Leslie Bibb Says It Was Written in 2022

Leslie Bibb Says It Was Written in 2022

White Lotus star Leslie Bibb revealed that last night’s very timely conversation about Donald Trump was actually written several years ago — proving that, in the grand sweep of the Trump era, “timeliness” means nothing. (Some spoilers, obviously, ahead.) 

The conversation in Episode Three marked yet another fissure in the complicated relationship between the three friends — Kate (Bibb), Jaclyn (Michelle Monaghan), and Laurie (Carrie Coon) — who have reunited for a stay at the titular luxury hotel in Thailand. Basically, the trio starts talking about Christianity and the role of women, which leads Kate to discuss the church she attends with her family in Austin, Texas. 

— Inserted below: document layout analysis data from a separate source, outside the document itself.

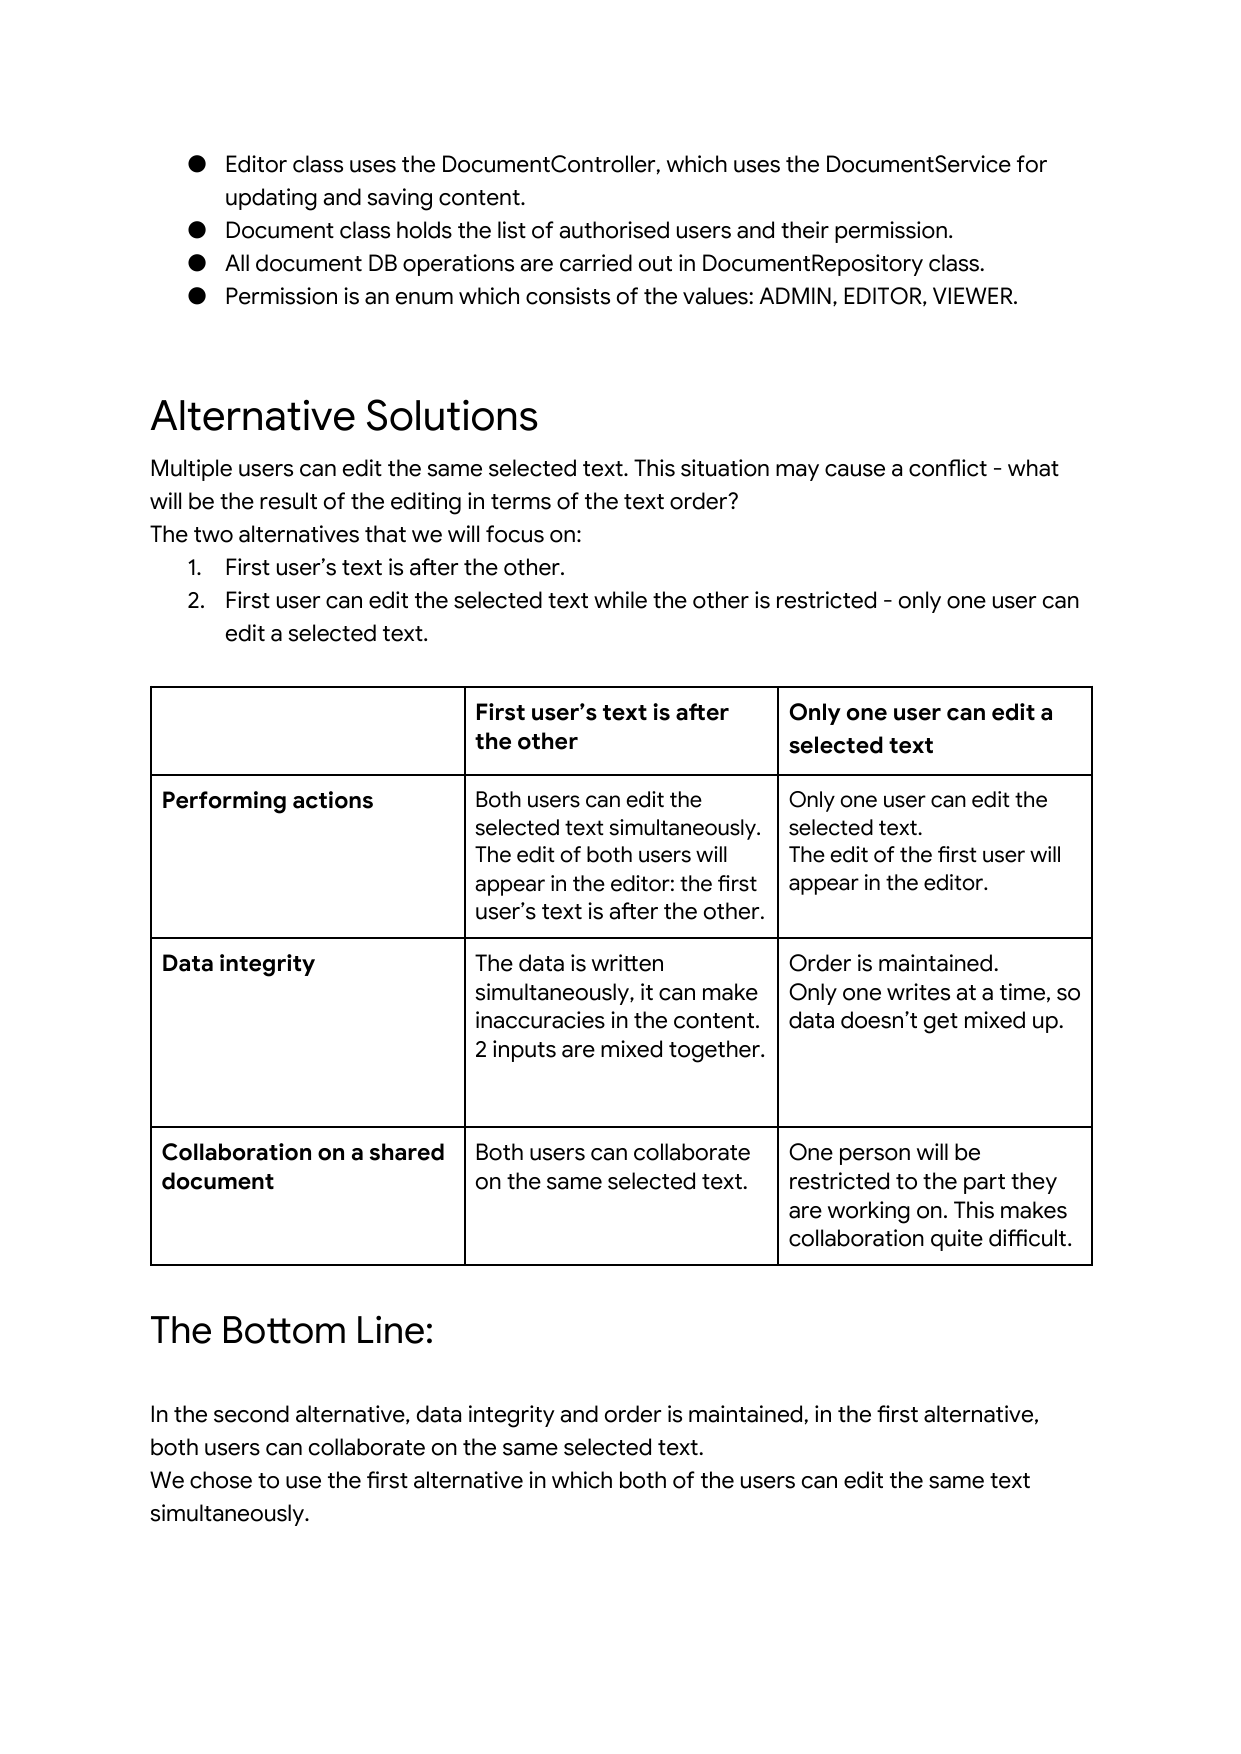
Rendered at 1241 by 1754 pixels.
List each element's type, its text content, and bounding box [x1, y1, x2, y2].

list Document class holds the list of authorised users and their permission. [187, 216, 1090, 245]
list Permission is an enum which consists of the values: ADMIN, EDITOR, VIEWER. [187, 282, 1090, 311]
table_cell Collaboration on a shared document [152, 1128, 464, 1264]
table_cell Order is maintained. Only one writes at a time, so data doesn’t get mixed up. [779, 939, 1091, 1126]
subtitle Alternative Solutions [150, 390, 1090, 442]
list First user’s text is after the other. [187, 553, 1090, 582]
text The two alternatives that we will focus on: [150, 521, 1090, 549]
text We chose to use the first alternative in which both of the users can edit the same text simultaneously. [150, 1466, 1090, 1528]
text In the second alternative, data integrity and order is maintained, in the first alternative, both users can collaborate on the same selected text. [150, 1400, 1090, 1462]
table_header First user’s text is after the other [466, 688, 777, 774]
list Editor class uses the DocumentController, which uses the DocumentService for updating and saving content. [187, 150, 1090, 212]
table_cell Data integrity [152, 939, 464, 1126]
table_cell One person will be restricted to the part they are working on. This makes collaboration quite difficult. [779, 1128, 1091, 1264]
table_cell Both users can edit the selected text simultaneously. The edit of both users will appear in the editor: the first user’s text is after the other. [466, 776, 777, 937]
list All document DB operations are carried out in DocumentRepository class. [187, 249, 1090, 278]
subtitle The Bottom Line: [150, 1307, 1090, 1354]
table_cell Performing actions [152, 776, 464, 937]
list First user can edit the selected text while the other is restricted - only one user can edit a selected text. [187, 587, 1090, 648]
table_header Only one user can edit a selected text [779, 688, 1091, 774]
table_header [152, 688, 464, 774]
text Multiple users can edit the same selected text. This situation may cause a conflict - what will be the result of the editing in terms of the text order? [150, 454, 1090, 516]
table_cell Both users can collaborate on the same selected text. [466, 1128, 777, 1264]
table_cell Only one user can edit the selected text. The edit of the first user will appear in the editor. [779, 776, 1091, 937]
table_cell The data is written simultaneously, it can make inaccuracies in the content. 2 inputs are mixed together. [466, 939, 777, 1126]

When pressed by her friends about some of her fellow congregants — “Bible thumpers” and Trump voters — Kate defends  them as “nice people.” She then reveals her husband is a Republican, calls herself an independent, and redirects the conversation when asked if she voted for Trump herself. 

It’s a conversation that could’ve happened in 2017, 2021, or last week. In the case of The White Lotus Season Three, Bibb revealed in a new interview with Variety that creator/showrunner Mike White wrote the scene in 2022. 

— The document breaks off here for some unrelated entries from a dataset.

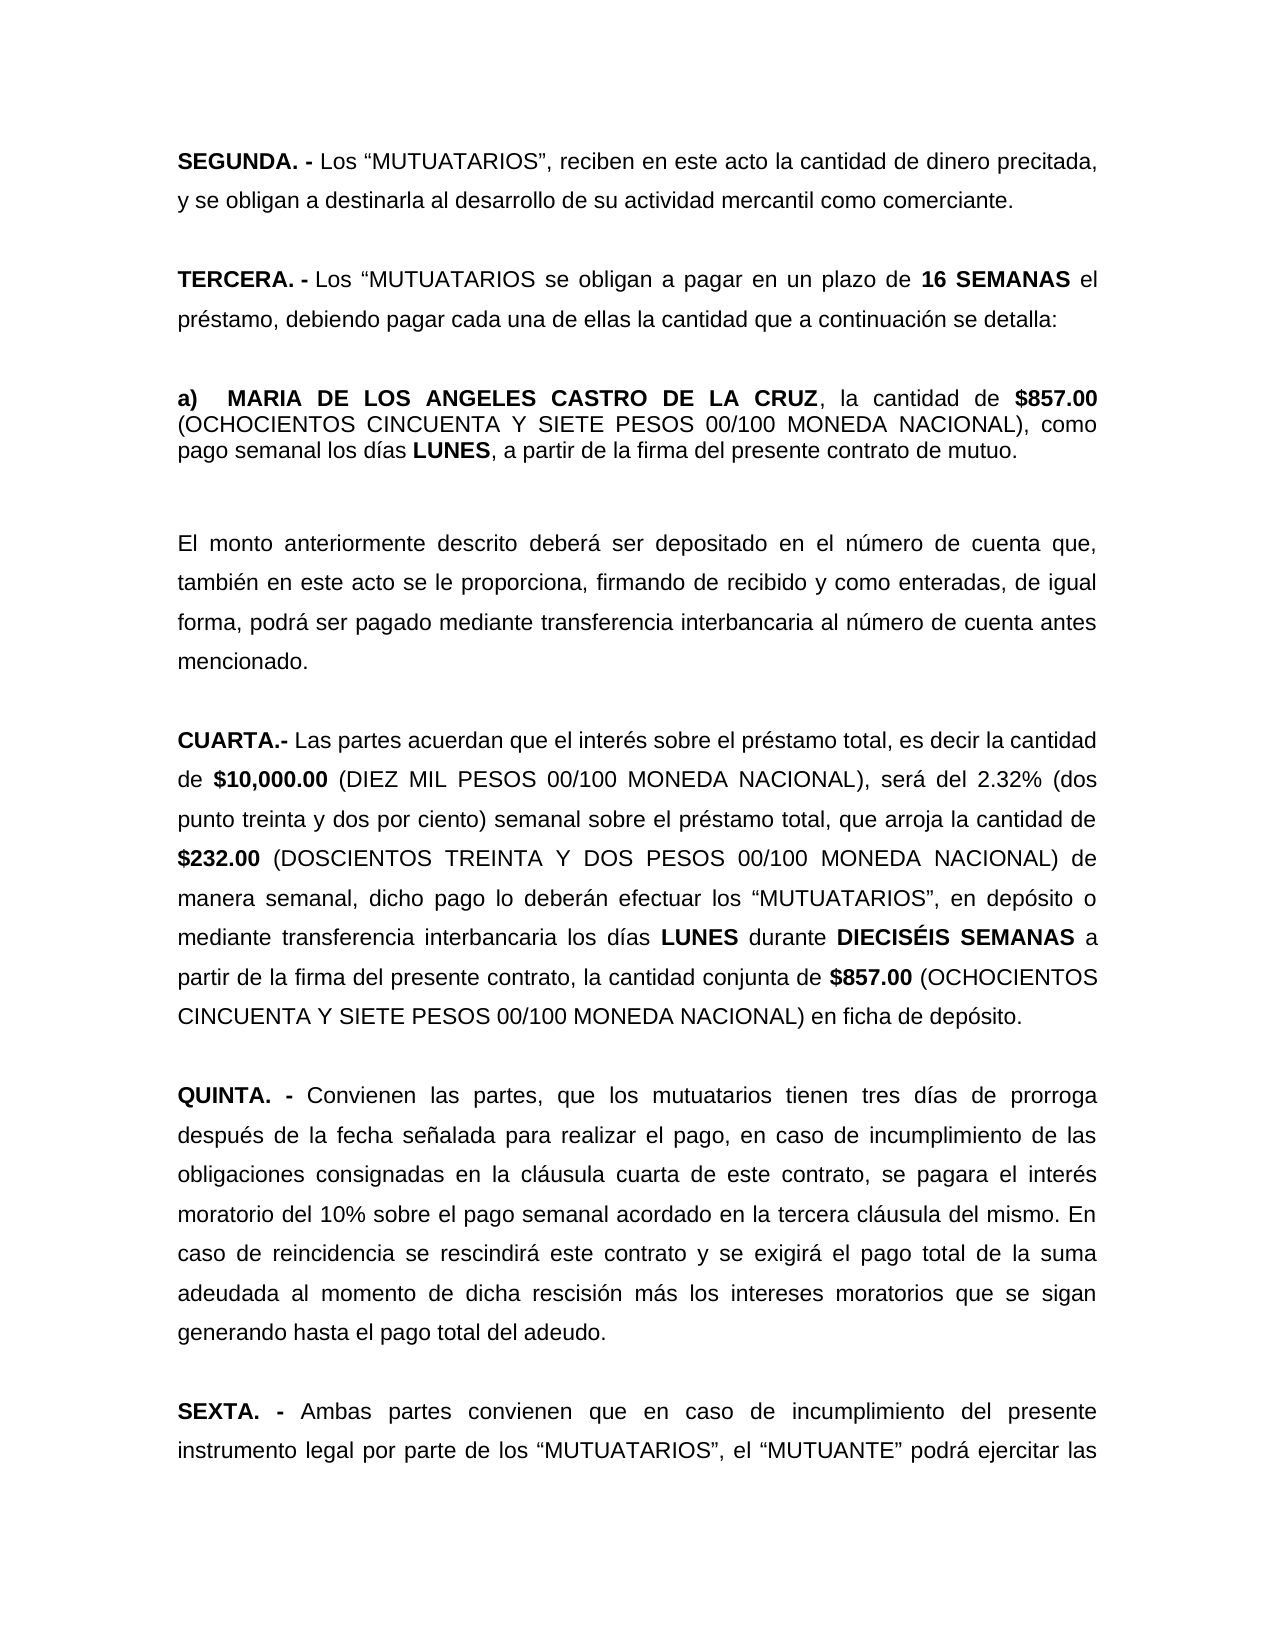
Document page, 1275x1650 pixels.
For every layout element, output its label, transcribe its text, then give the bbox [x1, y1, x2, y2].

text El monto anteriormente descrito deberá ser depositado en el número de cuenta que, también en este acto se le proporciona, firmando de recibido y como enteradas, de igual forma, podrá ser pagado mediante transferencia interbancaria al número de cuenta antes mencionado. [177, 529, 1098, 674]
text QUINTA. - Convienen las partes, que los mutuatarios tienen tres días de prorroga después de la fecha señalada para realizar el pago, en caso de incumplimiento de las obligaciones consignadas en la cláusula cuarta de este contrato, se pagara el interés moratorio del 10% sobre el pago semanal acordado en la tercera cláusula del mismo. En caso de reincidencia se rescindirá este contrato y se exigirá el pago total de la suma adeudada al momento de dicha rescisión más los intereses moratorios que se sigan generando hasta el pago total del adeudo. [177, 1082, 1098, 1345]
text TERCERA. - L os “MUTUATARIOS se obligan a pagar en un plazo de 16 SEMANAS el préstamo, debiendo pagar cada una de ellas la cantidad que a continuación se detalla: [177, 266, 1098, 332]
text SEGUNDA. - Los “MUTUATARIOS”, reciben en este acto la cantidad de dinero precitada, y se obligan a destinarla al desarrollo de su actividad mercantil como comerciante. [177, 148, 1098, 213]
text CUARTA.- Las partes acuerdan que el interés sobre el préstamo total, es decir la cantidad de $10,000.00 (DIEZ MIL PESOS 00/100 MONEDA NACIONAL), será del 2.32% (dos punto treinta y dos por ciento) semanal sobre el préstamo total, que arroja la cantidad de $232.00 (DOSCIENTOS TREINTA Y DOS PESOS 00/100 MONEDA NACIONAL) de manera semanal, dicho pago lo deberán efectuar los “MUTUATARIOS”, en depósito o mediante transferencia interbancaria los días LUNES durante DIECISÉIS SEMANAS a partir de la firma del presente contrato, la cantidad conjunta de $857.00 (OCHOCIENTOS CINCUENTA Y SIETE PESOS 00/100 MONEDA NACIONAL) en ficha de depósito. [177, 727, 1098, 1029]
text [177, 1398, 1098, 1464]
text a) MARIA DE LOS ANGELES CASTRO DE LA CRUZ, la cantidad de $857.00 (OCHOCIENTOS CINCUENTA Y SIETE PESOS 00/100 MONEDA NACIONAL), como pago semanal los días LUNES, a partir de la firma del presente contrato de mutuo. [177, 384, 1098, 464]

“When we were filming it, it actually felt like it was going to be irrelevant,” quipped Bibb. “It’s randomly current.” (Production on Season Three of The White Lotus was set to begin in January 2023 but was delayed because of the actors’ strike; filming took place last year, meaning this scene would’ve been filmed at some point during the 2024 election cycle.) 

Bibb went on to explain her take on the scene, saying, “I think it’s so easy to be divisive, and it felt like Mike — not that he wasn’t picking a side — was just showing that not everybody’s a villain. [Kate] wasn’t going to ruin this holiday over who she voted for.” 

The actress also said she didn’t bother to think about how a conversation about Trump might resonate with viewers because that would be “putting the cart before the horse.” Of her character, she said, “I didn’t judge her. I love how she can never have silence, she doesn’t want to ruin anything, she always wants to keep this group together.”

Bibb added, “With these two women, they make her feel cooler than she is. She’s so worried about [her move to] Austin being perfect, she’s kind of bored and doesn’t really have a purpose. It’s all about the husband, and it’s all about the kids — she feels very held tight. There’s something about these women that makes her feel like she has a purpose.”